Cara ini bisa juga dengan memperlihatkan sesring mungkin contoh-contoh informasi yang sarat hoax. Suruh mereka baca, kemudian telaah reaksi dan emosinya secara bersama-sama. Setelah itu ajaklah dia berdiskusi mengenai informasi palsu tersebut. Jangan lupa juga untuk mengimbangi contohnya dengan berita-berita yang akurat agar anak mendapat perbandingan yang jelas.
3. Memeriksa Sumber Berita
Edukasi anak-anak Anda bagaimana cara mengetahui kebenaran dari sebuah berita dengan memeriksa sumbernya. Caranya adalah dengan mencari tahu situs pembuat berita tersebut dengan klik fitur “Tentang Kami” atau profil pemilik media. Kemudian secara teliti carilah berita yang berkaitan di sumber yang lain. Apabila di kanal berita resmi tidak menerbitkan informasi yang sama, maka keakuratannya patut dipertanyakan. Agar anak menjadi melek informasi yang sehat, sejak kecil selalu arahkan mereka pada platform penyedia informasi yang akurat dan terpercaya.

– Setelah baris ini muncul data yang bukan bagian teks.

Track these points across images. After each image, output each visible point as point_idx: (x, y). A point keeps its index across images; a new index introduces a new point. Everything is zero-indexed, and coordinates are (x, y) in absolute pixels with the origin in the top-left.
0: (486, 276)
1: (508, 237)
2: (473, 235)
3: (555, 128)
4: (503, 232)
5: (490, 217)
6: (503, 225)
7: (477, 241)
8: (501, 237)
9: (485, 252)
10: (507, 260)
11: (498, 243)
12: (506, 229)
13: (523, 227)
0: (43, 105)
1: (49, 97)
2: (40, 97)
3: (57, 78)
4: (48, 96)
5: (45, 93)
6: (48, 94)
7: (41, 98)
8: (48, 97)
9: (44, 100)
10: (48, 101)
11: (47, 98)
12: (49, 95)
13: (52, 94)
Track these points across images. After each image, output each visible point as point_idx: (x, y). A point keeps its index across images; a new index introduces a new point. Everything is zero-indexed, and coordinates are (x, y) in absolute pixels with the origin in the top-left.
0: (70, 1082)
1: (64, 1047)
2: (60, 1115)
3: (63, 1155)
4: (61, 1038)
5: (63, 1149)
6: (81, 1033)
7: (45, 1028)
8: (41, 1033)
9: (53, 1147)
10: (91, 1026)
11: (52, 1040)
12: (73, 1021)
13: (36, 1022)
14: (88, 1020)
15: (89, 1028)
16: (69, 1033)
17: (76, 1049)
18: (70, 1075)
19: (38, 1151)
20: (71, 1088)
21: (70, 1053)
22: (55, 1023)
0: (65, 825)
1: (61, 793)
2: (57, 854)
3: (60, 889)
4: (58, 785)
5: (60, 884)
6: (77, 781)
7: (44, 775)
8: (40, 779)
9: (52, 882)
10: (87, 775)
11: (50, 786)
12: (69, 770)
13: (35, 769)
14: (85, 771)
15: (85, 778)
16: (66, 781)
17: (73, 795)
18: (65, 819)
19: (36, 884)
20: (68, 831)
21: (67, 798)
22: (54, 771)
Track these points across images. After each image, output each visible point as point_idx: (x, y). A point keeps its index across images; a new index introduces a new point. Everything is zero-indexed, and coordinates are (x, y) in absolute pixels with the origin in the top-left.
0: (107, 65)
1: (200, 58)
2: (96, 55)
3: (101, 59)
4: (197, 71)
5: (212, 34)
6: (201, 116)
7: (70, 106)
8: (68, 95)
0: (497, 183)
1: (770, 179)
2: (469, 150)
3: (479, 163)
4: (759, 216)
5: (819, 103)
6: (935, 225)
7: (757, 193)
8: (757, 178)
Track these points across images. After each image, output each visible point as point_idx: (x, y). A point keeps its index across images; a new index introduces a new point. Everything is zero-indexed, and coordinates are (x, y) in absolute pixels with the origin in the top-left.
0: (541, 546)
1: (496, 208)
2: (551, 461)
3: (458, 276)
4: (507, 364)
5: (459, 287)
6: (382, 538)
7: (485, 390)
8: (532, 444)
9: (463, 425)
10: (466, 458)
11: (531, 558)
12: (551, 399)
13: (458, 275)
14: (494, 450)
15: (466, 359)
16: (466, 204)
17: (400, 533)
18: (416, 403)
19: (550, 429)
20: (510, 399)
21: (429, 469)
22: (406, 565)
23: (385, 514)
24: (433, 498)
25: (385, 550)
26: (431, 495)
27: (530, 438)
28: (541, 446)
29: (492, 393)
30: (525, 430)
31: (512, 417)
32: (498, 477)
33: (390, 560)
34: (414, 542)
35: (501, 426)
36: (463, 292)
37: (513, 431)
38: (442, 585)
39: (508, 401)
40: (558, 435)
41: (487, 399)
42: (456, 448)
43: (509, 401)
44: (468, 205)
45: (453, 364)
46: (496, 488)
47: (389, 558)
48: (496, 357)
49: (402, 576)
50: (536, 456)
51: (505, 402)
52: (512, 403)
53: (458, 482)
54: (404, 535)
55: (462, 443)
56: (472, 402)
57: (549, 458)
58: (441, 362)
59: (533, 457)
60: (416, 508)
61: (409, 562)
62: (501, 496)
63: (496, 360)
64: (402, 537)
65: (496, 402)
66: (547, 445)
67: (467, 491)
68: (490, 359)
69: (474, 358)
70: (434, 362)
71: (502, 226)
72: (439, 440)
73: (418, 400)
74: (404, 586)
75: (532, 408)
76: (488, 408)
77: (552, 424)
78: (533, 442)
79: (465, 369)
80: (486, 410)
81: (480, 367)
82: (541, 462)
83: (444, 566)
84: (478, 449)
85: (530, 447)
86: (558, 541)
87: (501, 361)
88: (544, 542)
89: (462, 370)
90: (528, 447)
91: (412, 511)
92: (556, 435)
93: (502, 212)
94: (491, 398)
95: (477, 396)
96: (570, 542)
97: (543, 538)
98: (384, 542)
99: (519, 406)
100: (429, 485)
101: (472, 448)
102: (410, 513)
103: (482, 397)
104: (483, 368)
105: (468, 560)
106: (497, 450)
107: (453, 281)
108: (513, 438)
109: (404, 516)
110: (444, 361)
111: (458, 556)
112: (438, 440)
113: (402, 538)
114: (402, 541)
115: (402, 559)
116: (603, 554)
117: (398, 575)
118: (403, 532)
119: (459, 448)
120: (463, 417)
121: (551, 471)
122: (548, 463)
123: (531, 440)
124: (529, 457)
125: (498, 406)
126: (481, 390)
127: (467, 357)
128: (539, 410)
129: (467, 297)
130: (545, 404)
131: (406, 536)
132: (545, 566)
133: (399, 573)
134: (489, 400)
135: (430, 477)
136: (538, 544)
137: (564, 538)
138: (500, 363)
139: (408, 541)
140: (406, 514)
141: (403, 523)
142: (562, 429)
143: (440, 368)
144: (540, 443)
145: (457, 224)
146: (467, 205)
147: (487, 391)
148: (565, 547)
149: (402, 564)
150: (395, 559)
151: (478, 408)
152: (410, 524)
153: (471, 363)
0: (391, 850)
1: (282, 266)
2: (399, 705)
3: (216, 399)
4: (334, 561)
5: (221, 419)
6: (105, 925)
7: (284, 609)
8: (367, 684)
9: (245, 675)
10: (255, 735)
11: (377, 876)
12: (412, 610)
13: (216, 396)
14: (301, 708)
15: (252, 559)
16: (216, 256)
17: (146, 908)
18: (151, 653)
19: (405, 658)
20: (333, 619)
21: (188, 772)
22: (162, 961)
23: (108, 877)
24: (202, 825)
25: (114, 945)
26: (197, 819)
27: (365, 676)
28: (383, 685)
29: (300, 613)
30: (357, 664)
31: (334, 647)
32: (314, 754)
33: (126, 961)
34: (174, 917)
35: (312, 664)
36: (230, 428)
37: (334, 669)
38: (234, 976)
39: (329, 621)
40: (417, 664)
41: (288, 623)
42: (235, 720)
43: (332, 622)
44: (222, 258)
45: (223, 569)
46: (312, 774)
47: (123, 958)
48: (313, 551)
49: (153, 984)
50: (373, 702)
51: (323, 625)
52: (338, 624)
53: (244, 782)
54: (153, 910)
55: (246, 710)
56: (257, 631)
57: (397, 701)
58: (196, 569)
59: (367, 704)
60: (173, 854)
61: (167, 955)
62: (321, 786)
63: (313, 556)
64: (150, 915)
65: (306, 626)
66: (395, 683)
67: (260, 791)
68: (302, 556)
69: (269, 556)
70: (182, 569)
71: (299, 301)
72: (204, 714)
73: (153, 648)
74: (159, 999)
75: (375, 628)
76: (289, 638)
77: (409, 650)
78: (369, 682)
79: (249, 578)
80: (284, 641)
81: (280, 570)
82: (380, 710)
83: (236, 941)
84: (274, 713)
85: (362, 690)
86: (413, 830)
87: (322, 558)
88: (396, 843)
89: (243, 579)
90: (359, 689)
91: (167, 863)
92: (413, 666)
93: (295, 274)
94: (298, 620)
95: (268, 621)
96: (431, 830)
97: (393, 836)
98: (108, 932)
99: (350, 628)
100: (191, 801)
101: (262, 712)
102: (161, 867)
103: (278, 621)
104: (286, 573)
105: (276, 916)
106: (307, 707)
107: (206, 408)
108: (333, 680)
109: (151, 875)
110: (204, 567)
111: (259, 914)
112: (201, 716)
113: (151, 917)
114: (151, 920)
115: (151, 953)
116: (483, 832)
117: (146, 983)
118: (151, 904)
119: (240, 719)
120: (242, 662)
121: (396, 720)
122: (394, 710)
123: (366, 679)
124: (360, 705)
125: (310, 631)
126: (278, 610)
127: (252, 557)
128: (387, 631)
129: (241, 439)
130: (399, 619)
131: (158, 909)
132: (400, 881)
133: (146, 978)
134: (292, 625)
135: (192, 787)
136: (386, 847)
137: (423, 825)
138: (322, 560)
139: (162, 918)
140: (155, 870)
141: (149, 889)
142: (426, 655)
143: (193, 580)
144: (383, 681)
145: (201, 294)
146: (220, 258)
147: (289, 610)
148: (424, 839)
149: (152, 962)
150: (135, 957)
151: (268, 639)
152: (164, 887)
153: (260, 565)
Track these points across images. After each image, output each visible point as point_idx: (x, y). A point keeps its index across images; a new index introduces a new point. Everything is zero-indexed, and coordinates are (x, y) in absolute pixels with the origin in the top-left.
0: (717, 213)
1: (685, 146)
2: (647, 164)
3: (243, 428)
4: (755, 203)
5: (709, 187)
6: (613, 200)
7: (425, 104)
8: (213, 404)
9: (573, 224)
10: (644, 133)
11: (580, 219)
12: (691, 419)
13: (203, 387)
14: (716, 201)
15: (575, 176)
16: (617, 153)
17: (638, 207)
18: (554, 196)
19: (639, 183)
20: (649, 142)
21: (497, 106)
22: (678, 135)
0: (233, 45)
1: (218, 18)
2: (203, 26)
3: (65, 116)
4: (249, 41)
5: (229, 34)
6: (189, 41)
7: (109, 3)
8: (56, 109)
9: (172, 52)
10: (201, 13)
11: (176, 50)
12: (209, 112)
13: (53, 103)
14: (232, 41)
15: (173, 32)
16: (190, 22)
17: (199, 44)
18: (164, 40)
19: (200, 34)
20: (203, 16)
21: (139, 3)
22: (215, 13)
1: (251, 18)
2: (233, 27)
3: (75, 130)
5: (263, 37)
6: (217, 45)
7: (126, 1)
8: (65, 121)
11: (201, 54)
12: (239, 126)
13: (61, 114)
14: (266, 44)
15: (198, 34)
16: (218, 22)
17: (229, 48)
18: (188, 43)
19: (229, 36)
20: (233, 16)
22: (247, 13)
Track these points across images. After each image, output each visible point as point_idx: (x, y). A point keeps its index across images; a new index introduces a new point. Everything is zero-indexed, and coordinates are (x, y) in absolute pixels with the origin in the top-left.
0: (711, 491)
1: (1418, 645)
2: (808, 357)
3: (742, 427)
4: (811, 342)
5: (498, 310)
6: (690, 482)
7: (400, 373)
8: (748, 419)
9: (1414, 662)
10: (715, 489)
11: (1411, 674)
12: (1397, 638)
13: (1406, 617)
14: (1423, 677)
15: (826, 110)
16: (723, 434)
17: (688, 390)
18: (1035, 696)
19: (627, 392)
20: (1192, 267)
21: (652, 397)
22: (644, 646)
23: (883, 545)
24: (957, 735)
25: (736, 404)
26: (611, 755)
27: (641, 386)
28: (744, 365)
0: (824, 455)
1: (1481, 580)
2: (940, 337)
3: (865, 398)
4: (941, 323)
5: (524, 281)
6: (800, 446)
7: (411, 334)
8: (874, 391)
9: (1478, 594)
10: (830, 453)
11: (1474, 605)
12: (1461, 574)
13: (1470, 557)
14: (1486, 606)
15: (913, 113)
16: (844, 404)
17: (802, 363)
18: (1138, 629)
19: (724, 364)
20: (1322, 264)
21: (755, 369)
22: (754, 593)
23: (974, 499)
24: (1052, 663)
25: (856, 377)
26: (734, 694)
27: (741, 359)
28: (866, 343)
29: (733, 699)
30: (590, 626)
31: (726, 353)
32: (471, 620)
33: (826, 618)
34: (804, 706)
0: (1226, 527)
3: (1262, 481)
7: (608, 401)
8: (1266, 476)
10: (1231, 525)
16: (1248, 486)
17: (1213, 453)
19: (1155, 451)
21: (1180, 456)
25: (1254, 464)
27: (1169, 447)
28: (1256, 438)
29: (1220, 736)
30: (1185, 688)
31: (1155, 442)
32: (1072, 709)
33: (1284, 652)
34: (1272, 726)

4. Cek Kebenaran Foto dengan Isi Berita
Mayoritas berita hoax menyertakan foto yang sensasional dengan judul yang bombastis. Tulisannya banyak menggunakan huruf kapital dan terdapat kesalahan ketik dengan gaya bahasa yang tidak sopan. Hal tersebut menjadi ciri ketidakaslian sebuah informasi. Anda dapat mengajari anak untuk cek foto yang diragukan menggunakan Google Images atau aplikasi lain yang serupa fungsinya. Dari fitur itu bisa ditemukan dari mana foto berasal. Apabila ada foto yang sama namun sudah tayang bertahun-tahun silam, maka berhenti menyebarkannya.
5. Ajari Anak Perbedaan Opini dan Fakta
Sikap skeptif pada berita-berita tidak berkualitas bisa ditanamkan pada diri anak dengan memperlihatkan opini dan fakta. Kedua hal ini sering dianggap sama bagi orang-orang yang tidak melek literasi. Opini yang merupakan pendapat pribadi dari si penulis belum jelas kebenarannya. Sedangkan fakta adalah informasi yang disajikan dengan data-data yang tidak hanya berasal dari satu sumber saja. Ulasannya berimbang dan tidak condong pada satu sisi saja. Hal ini penting diajarkan karena hoax itu bermula dari opini seseorang atau suatu kelompok tertentu yang disebarkan seolah-olah menjadi fakta.
Tidak mudah menghindar dari hoax sedang kita menjalani kehidupan yang serba mudah dalam mengakses informasi. Namun bukan berarti berita palsu tersebut tidak dapat dilawan. Kita dapat mengenalinya dan menanggapi secara cerdas dengan terus belajar berpikir kritis. Begitu pula dengan anak-anak kita yang lebih rentan termakan hoax. Semoga tips di atas bermanfaat!